Die Württembergische Kavalleriepistole M 1862


Geschichte


In Württemberg wurden schon Versuche mit kleinkalibrigen Waffen durchgeführt, als sich 1856 die Staaten des 8. Armeecorps zur Annahme des österreichischen Kalibers von 13,9 mm entschieden hatten. Auf der Heidelberger Konferenz nahmen die drei Staaten Hessen, Baden und Württemberg „vereint“ die Konstruktion des Oberleutnant Breithaupt an. Wahrscheinlich rührt daher die eigentümliche Bezeichnung „Vereinsgewehr“.

Im Gegensatz zu den beiden anderen Staaten stellte Württemberg seine gesamte Bewaffnung auf das neue Kaliber um. Infanterie, Artillerie, Pioniere und natürlich auch die Reiterei erhielten neue gezogene Waffen im kleinen Kaliber. Das Gewehr 1857 für die Infanterie hat folgende Daten : Lauflänge: 100cm, Kaliber: 13,9 mm, Züge: 5, Hakenschwanzschraube, Zündstollen mit Schirm angeschweißt, Quadrantenvisier mit Zeiger nach unten, Eisengarnitur, Perkussionsschloß mit nur einer Spannrast, Dillenbajonett, Nußbaumschaft ohne Backe. Der Ladestock mit zwei Messingköpfen und der Verdickung, der „Wade“, welche dem Stock einen strammen Sitz in der Bohrung des Oberbundes und zentrische Führung im Lauf sichern sollte, brauchte nicht gewendet zu werden. Für die Artillerie wurde das Artilleriegewehr 1860 mit Haubajonett, für die Pioniere das Pioniergewehr 1860 ohne Aufpflanzvorrichtung und für die Kavallerie der Karabiner 1860 und die Pistole 1862 eingeführt. Die 1859 errichteten Jägerbataillone erhielten die Jägerbüchse 1860 mit Yatagan.
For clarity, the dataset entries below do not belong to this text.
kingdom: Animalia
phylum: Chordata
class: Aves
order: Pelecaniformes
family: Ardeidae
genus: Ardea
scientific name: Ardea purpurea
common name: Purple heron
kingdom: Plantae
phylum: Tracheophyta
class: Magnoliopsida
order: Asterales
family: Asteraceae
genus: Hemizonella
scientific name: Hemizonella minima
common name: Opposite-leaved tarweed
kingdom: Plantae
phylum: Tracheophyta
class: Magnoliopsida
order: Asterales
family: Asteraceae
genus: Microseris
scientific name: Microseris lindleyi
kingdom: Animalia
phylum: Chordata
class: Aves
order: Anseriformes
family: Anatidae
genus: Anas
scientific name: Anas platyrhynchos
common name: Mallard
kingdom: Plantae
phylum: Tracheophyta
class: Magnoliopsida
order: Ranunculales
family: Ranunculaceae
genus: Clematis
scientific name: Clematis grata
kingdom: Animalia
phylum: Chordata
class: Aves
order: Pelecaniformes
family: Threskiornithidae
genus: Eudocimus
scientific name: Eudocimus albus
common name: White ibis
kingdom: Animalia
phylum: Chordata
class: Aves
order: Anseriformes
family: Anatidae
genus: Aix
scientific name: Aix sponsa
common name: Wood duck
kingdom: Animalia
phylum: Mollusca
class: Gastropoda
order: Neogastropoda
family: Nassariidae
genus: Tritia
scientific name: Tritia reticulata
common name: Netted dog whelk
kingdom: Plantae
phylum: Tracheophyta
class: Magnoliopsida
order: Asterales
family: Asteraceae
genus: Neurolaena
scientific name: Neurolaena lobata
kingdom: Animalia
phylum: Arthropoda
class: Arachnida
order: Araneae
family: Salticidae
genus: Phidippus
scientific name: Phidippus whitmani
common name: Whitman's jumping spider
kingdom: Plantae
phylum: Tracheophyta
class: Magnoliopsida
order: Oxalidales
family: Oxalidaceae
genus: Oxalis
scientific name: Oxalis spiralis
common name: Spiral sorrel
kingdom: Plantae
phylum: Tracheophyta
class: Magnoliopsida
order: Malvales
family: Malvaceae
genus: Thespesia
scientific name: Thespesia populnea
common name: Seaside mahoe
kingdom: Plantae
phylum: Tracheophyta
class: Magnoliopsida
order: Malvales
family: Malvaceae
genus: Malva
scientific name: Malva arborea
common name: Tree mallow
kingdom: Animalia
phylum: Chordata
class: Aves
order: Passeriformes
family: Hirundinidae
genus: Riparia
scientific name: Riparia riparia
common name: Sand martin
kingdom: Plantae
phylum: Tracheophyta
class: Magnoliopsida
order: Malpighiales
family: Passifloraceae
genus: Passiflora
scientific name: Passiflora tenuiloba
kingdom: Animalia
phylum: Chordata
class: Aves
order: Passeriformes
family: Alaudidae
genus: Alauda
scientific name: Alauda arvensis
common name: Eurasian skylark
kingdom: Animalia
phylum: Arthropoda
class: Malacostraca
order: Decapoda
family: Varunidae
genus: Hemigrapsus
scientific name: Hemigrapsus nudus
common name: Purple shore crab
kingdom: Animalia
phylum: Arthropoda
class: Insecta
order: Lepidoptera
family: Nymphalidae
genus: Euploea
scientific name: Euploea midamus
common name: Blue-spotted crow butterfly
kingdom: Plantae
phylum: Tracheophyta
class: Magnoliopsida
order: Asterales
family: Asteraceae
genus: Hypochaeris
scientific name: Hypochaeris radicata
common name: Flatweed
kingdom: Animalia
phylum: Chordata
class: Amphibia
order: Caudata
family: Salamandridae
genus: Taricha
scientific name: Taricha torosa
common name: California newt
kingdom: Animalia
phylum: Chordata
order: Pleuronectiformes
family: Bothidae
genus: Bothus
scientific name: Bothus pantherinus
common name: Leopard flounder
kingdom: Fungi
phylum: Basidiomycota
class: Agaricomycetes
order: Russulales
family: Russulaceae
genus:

Die Waffen sind in ihren Details weitmöglichst dem Infanteriegewehr nachgeformt. Dies betrifft das Schloß, den Zündstollen, die Laufbefestigung und den Ladestock. Alle Waffen haben Nußbaumschäfte und Eisengarnituren. Die Gewehrfabrik in Oberndorf war durch die Produktion der neuen kleinkalibrigen Waffen derart ausgelastet, daß man auch Aufträge an private Suhler Waffenfabriken vergeben mußte. So wurden die Reiterkarabiner komplett und die Waffen der Infanterie, Pioniere und Artillerie teilweise in Suhl gefertigt. Nur die Pistole 1862 wurde allein in der Gewehrfabrik Oberndorf hergestellt. Die ursprüngliche Pistole 1862 war nur mit einer Rast und ohne Ring ausgestattet. Nach dem Krieg 1870 bzw. nach der Einführung der preußischen Vorschriften wurde eine zweite Rast und der Ring an der Kolbenkappe nachgerüstet.

Es wurden 1862/63 2 Muster und 1950 und 1863/64 400; zusammen 2350 Pistolen 1862 in Oberndorf hergestellt.

Die Pistole 1862 wurde ausschließlich von den Reiterregimentern verwendet, die glatten Pistolen wurden an die Artillerie und den Train abgegeben.

Nach dem die Reiterei 1869 ihre Perkussionskarabiner ablegte, wurden 32 Mann pro Eskatron mit preußischen Zündnadelkarabinern M/57 bewaffnet, der Rest führte die Pistole 1862. Nach dem Krieg wurde die württembergische Reiterei in zwei Dragoner- und zwei Ulanenregimenter aufgeteilt. Die Dragoner erhielten den Zündnadelkarabiner M/57 und die Ulanen bis zu Einführung der Karabiner M 71 die französischen Chassepotkarabinern aus der Kriegsbeute und die Pistole 1862.